TASK STATEMENT> Look through the records below for the line with "vaccination from a health care provider or". Return that line and each one after it up to and including the line with "turpis, vel pulvinar diam vulput", exactly.

------ DATASET EXCERPTS ------

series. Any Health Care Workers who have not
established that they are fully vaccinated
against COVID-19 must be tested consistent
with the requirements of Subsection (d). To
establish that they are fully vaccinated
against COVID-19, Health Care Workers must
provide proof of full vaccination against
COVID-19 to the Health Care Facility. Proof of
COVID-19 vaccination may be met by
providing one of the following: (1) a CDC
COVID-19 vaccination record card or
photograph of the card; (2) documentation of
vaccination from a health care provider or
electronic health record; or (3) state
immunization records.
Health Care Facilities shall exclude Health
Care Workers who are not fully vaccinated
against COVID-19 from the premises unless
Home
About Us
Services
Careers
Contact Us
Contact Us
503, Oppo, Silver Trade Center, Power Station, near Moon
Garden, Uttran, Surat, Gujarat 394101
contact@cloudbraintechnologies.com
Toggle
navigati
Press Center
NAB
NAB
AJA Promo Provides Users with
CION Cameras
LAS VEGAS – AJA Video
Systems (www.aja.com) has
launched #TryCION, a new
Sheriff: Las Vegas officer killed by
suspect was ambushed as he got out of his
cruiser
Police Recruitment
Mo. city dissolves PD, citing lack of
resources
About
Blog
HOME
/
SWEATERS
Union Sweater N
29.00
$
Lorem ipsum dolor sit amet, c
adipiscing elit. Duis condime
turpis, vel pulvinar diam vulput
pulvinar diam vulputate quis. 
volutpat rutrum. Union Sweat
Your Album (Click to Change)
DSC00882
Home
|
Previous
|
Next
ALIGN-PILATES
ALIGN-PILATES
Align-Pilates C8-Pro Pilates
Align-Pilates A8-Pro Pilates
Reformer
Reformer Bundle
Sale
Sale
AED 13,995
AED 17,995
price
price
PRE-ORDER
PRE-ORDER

------

YOUR SOLUTION>
vaccination from a health care provider or
electronic health record; or (3) state
immunization records.
Health Care Facilities shall exclude Health
Care Workers who are not fully vaccinated
against COVID-19 from the premises unless
Home
About Us
Services
Careers
Contact Us
Contact Us
503, Oppo, Silver Trade Center, Power Station, near Moon
Garden, Uttran, Surat, Gujarat 394101
contact@cloudbraintechnologies.com
Toggle
navigati
Press Center
NAB
NAB
AJA Promo Provides Users with
CION Cameras
LAS VEGAS – AJA Video
Systems (www.aja.com) has
launched #TryCION, a new
Sheriff: Las Vegas officer killed by
suspect was ambushed as he got out of his
cruiser
Police Recruitment
Mo. city dissolves PD, citing lack of
resources
About
Blog
HOME
/
SWEATERS
Union Sweater N
29.00
$
Lorem ipsum dolor sit amet, c
adipiscing elit. Duis condime
turpis, vel pulvinar diam vulput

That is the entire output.